╔══

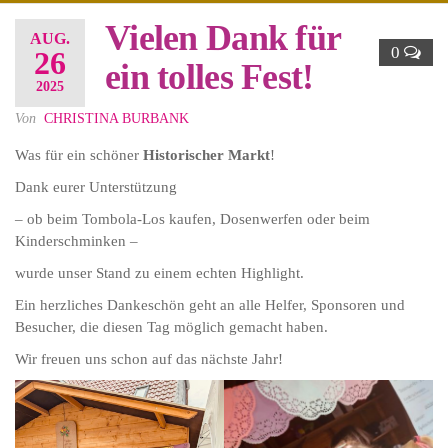
Vielen Dank für
AUG.
0
26
ein tolles Fest!
2025
Von
CHRISTINA BURBANK
Was für ein schöner
Historischer Markt
!
Dank eurer Unterstützung
– ob beim Tombola-Los kaufen, Dosenwerfen oder beim
Kinderschminken –
wurde unser Stand zu einem echten Highlight.
Ein herzliches Dankeschön geht an alle Helfer, Sponsoren und
Besucher, die diesen Tag möglich gemacht haben.
Wir freuen uns schon auf das nächste Jahr!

╚══

Please write out the text of the records above again with "Dosenwerfen" switched to "Sackhüpfen" and everything else unchanged, leaving out the pictures.

Vielen Dank für
AUG.
0
26
ein tolles Fest!
2025
Von
CHRISTINA BURBANK
Was für ein schöner
Historischer Markt
!
Dank eurer Unterstützung
– ob beim Tombola-Los kaufen, Sackhüpfen oder beim
Kinderschminken –
wurde unser Stand zu einem echten Highlight.
Ein herzliches Dankeschön geht an alle Helfer, Sponsoren und
Besucher, die diesen Tag möglich gemacht haben.
Wir freuen uns schon auf das nächste Jahr!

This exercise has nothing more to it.